- [Assignment]
Make an exact copy of the entries below and leave any picture out of it.

- [Extracted entries]
==*==
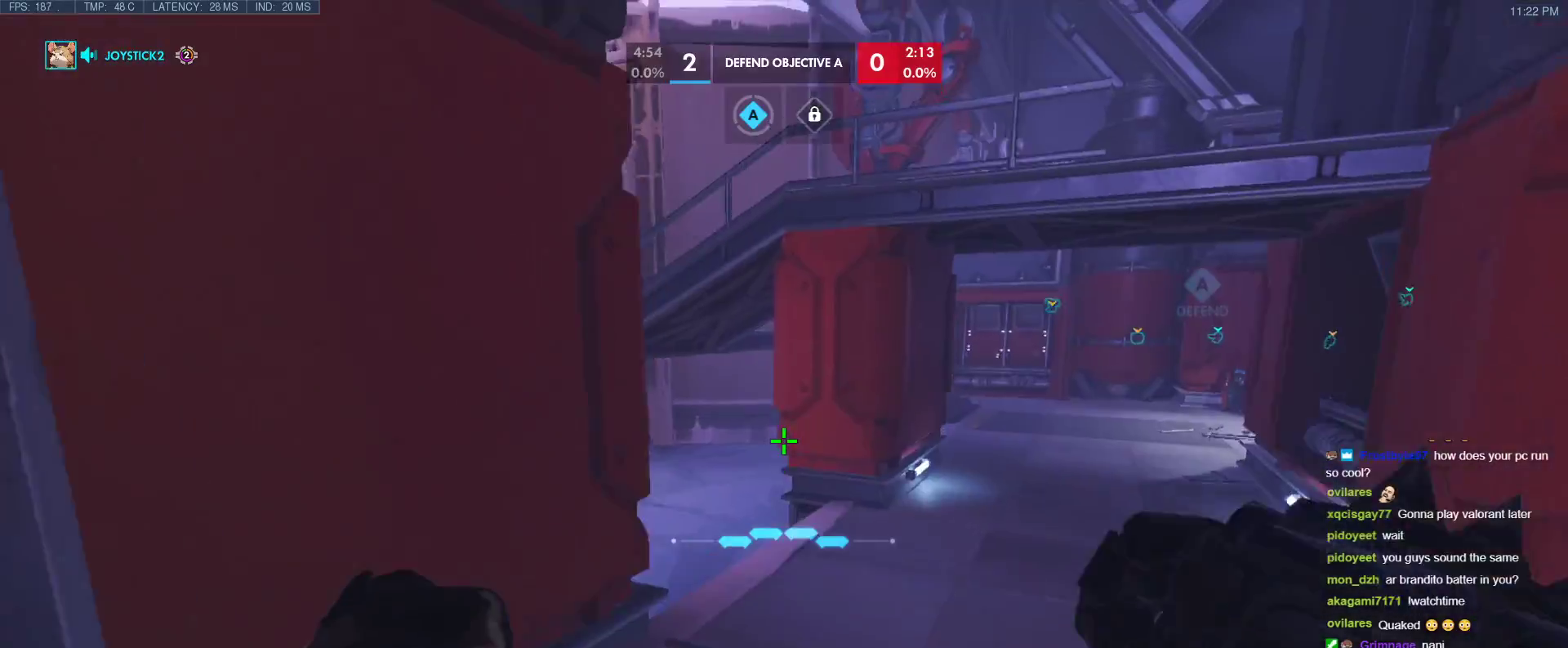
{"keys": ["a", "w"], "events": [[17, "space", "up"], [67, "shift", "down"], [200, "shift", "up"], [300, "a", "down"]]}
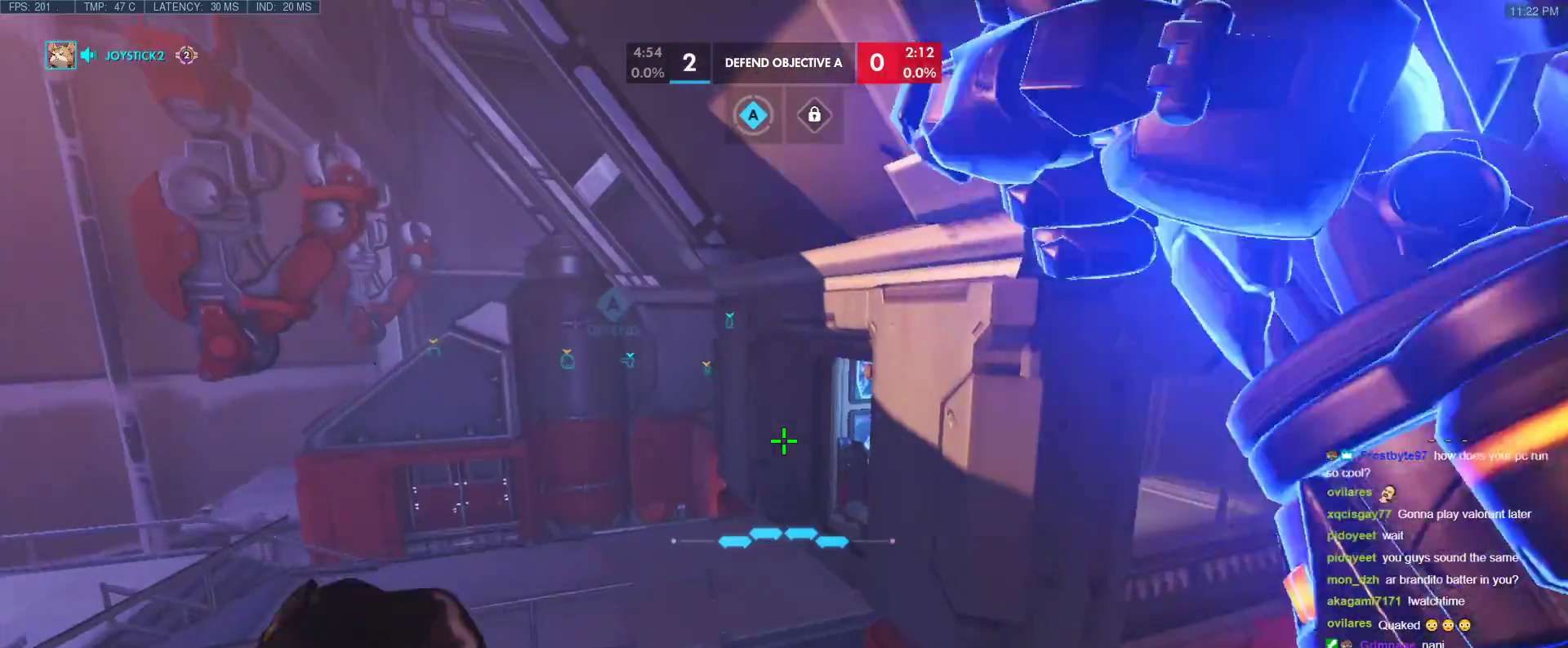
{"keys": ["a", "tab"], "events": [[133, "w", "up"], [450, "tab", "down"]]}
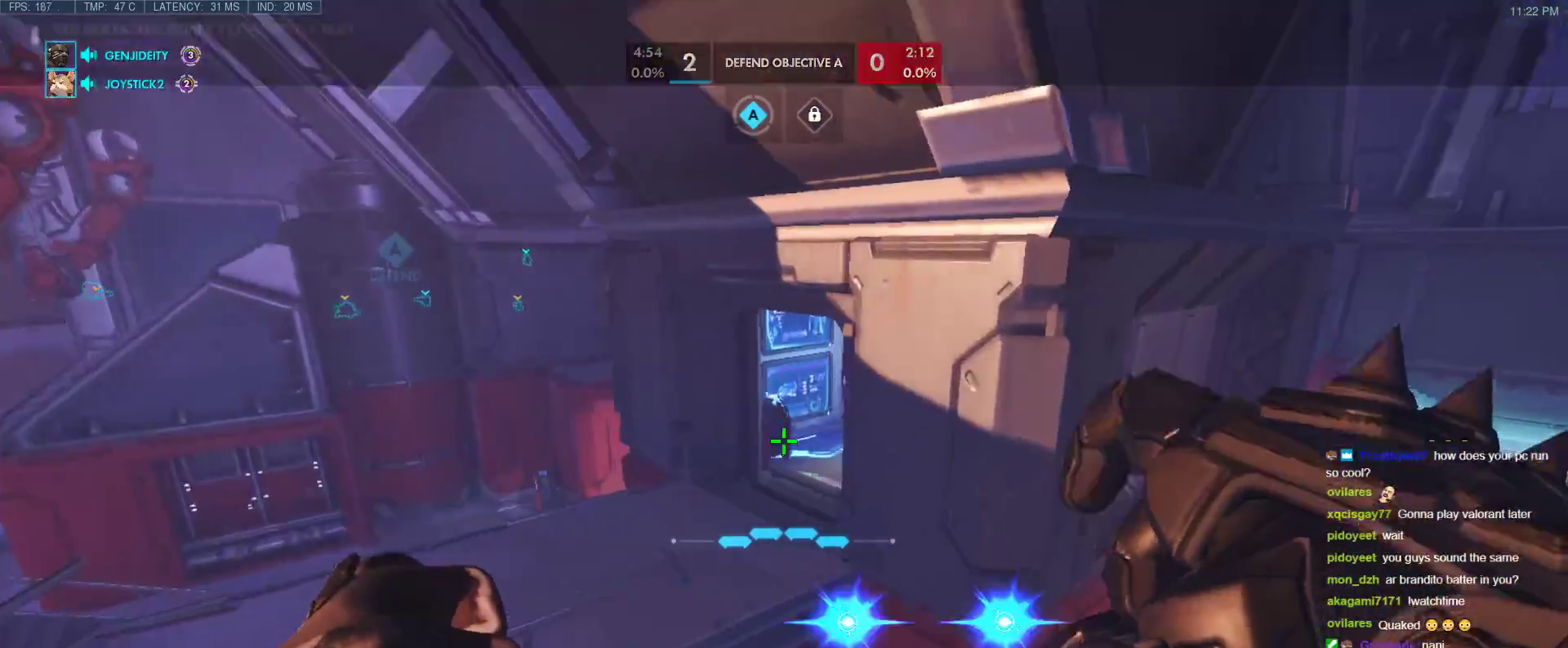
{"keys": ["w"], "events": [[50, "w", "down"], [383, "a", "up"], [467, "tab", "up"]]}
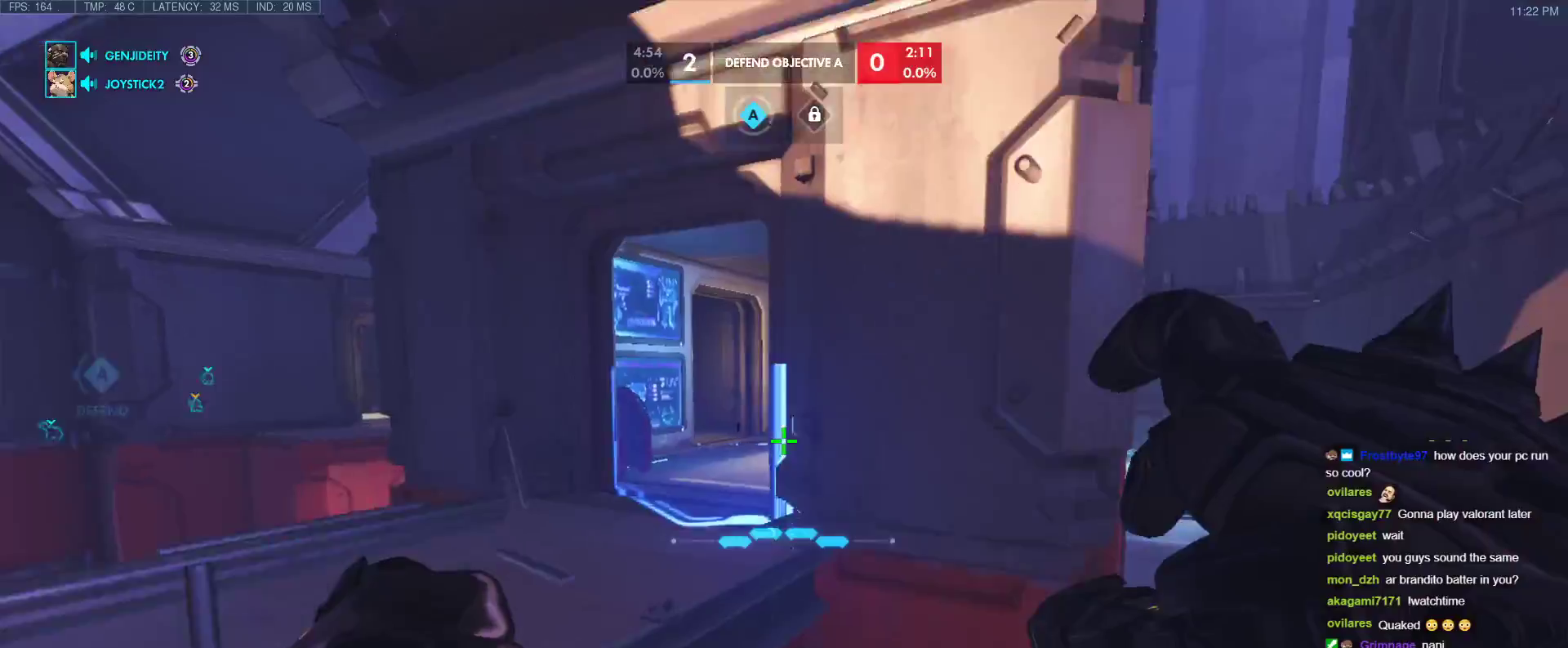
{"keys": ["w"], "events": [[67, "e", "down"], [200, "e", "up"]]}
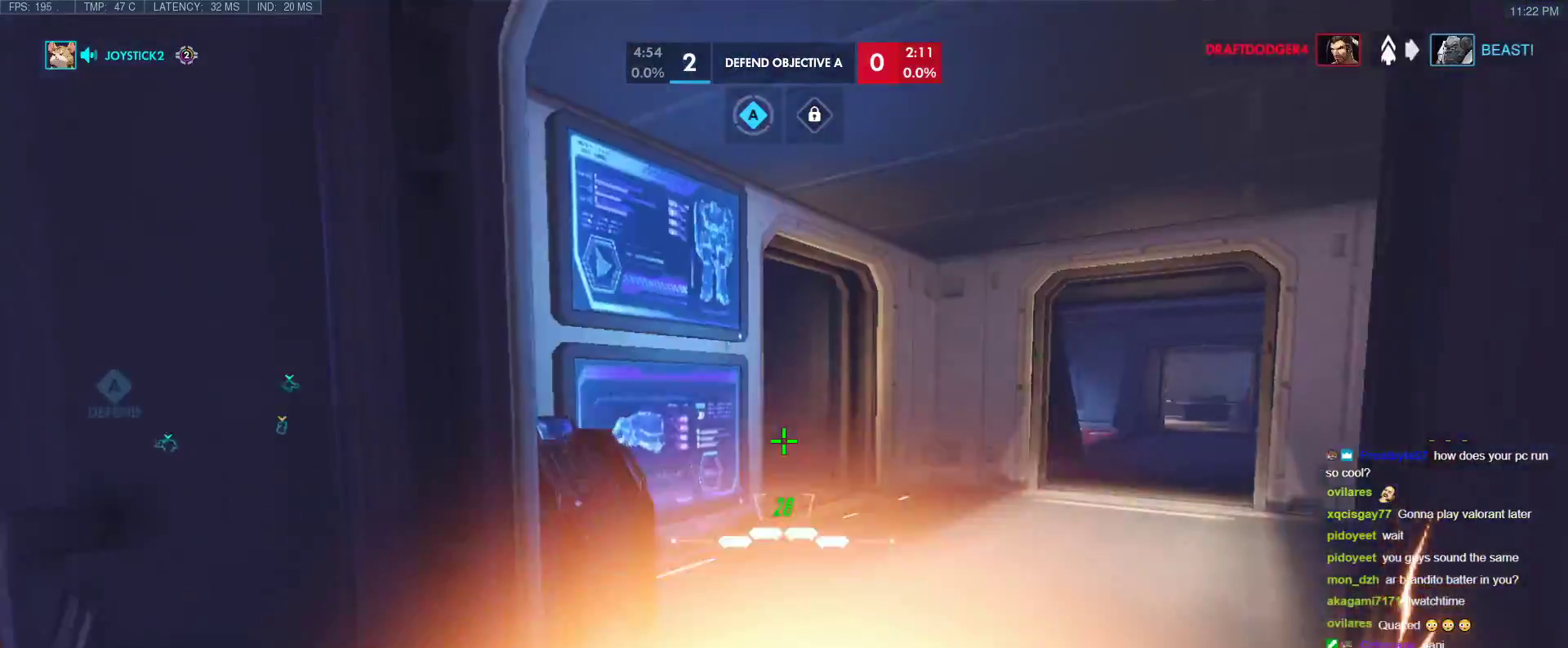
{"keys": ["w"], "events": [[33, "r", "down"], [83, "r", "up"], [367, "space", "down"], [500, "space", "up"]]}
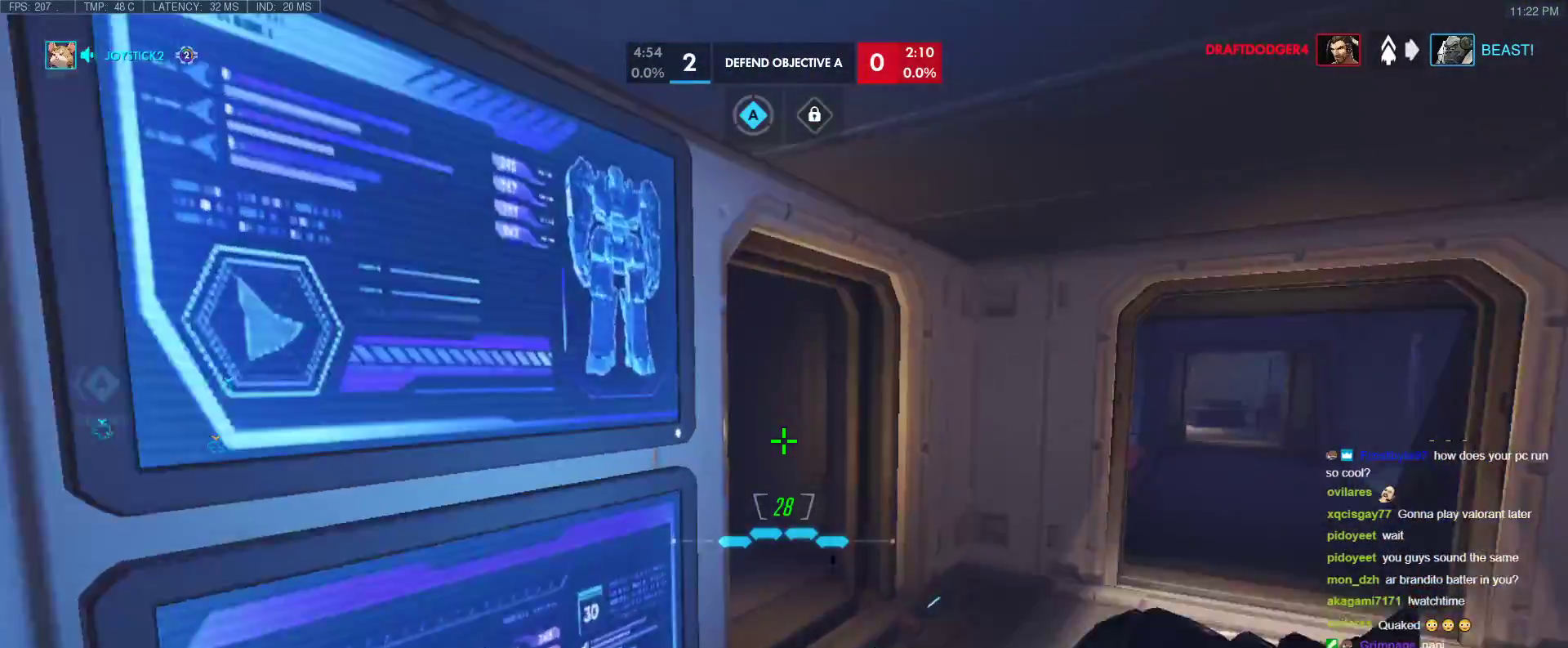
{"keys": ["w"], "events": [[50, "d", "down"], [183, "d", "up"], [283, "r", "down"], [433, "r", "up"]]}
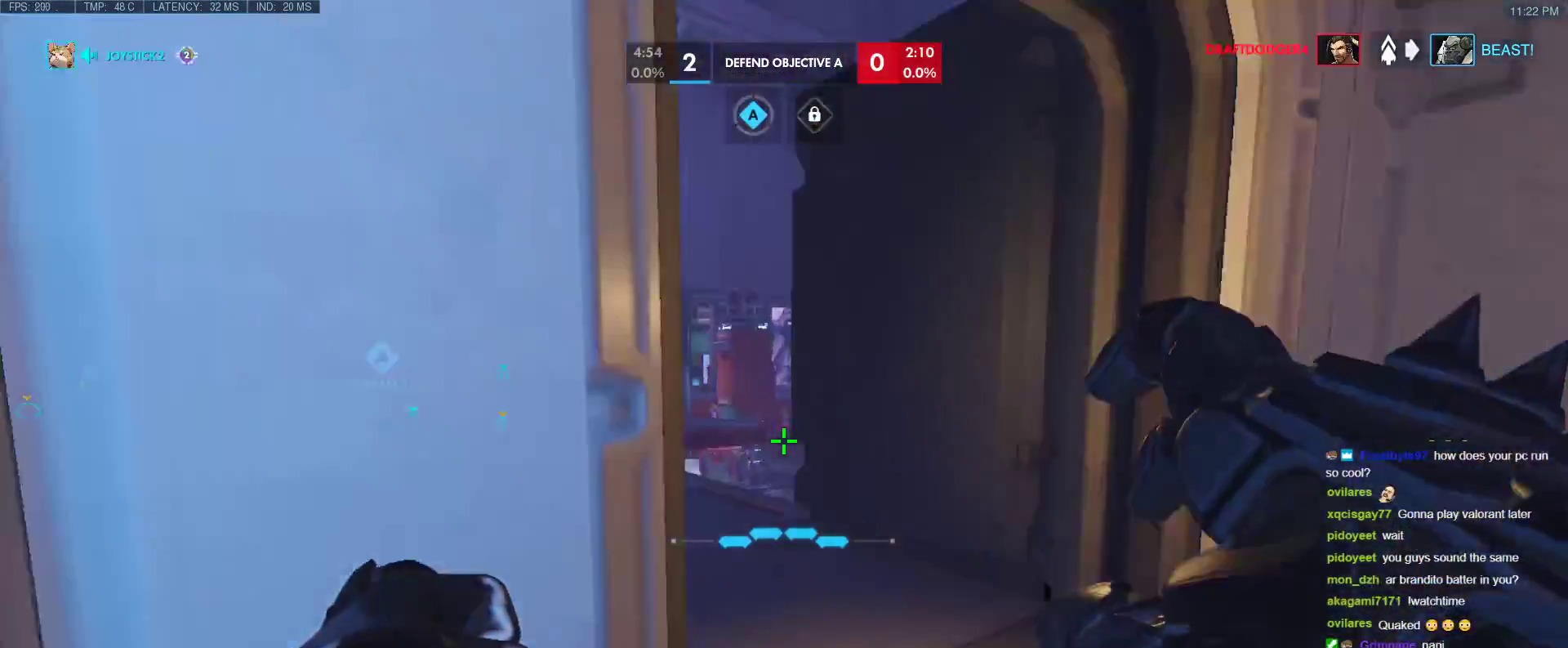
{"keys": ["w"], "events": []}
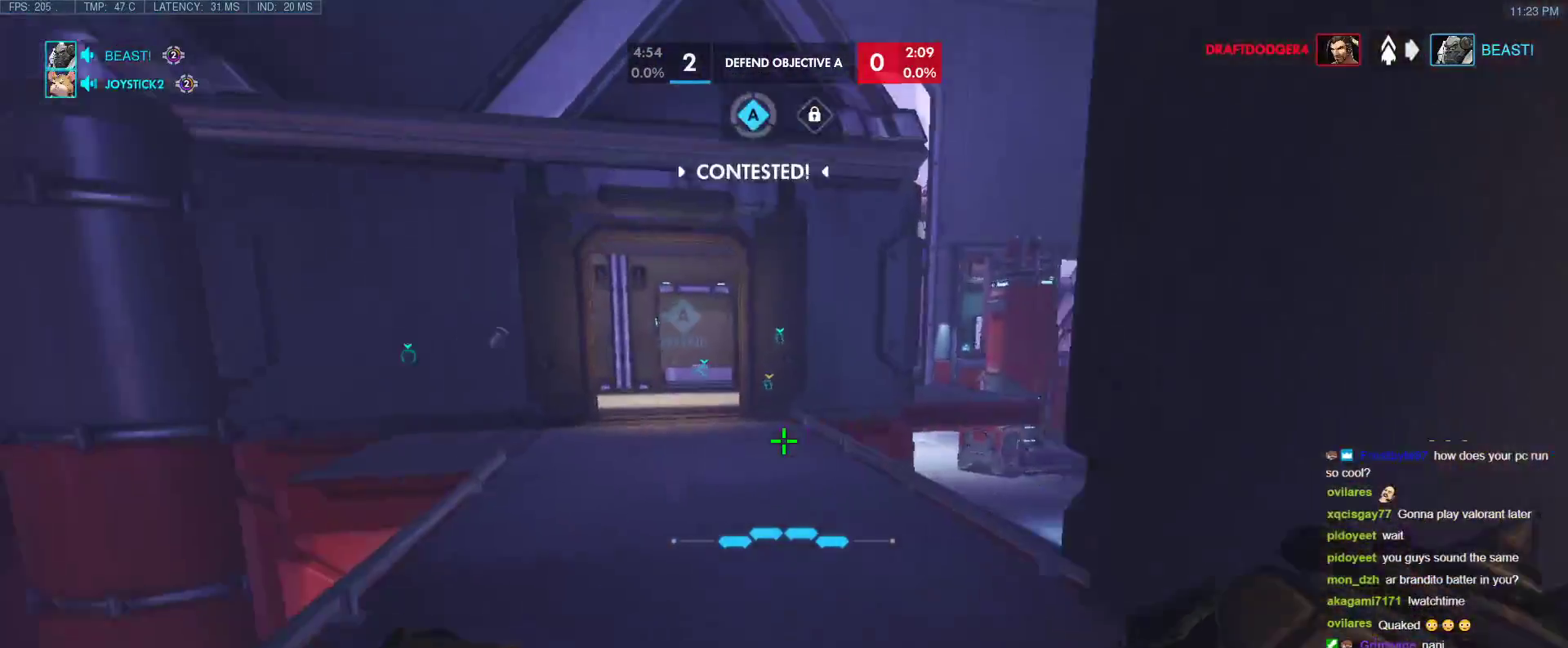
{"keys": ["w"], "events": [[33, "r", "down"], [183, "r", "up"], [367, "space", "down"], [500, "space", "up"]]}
==*==
- [Solution for this task]
{"keys": ["a", "w"], "events": [[17, "space", "up"], [67, "shift", "down"], [200, "shift", "up"], [300, "a", "down"]]}
{"keys": ["a", "tab"], "events": [[133, "w", "up"], [450, "tab", "down"]]}
{"keys": ["w"], "events": [[50, "w", "down"], [383, "a", "up"], [467, "tab", "up"]]}
{"keys": ["w"], "events": [[67, "e", "down"], [200, "e", "up"]]}
{"keys": ["w"], "events": [[33, "r", "down"], [83, "r", "up"], [367, "space", "down"], [500, "space", "up"]]}
{"keys": ["w"], "events": [[50, "d", "down"], [183, "d", "up"], [283, "r", "down"], [433, "r", "up"]]}
{"keys": ["w"], "events": []}
{"keys": ["w"], "events": [[33, "r", "down"], [183, "r", "up"], [367, "space", "down"], [500, "space", "up"]]}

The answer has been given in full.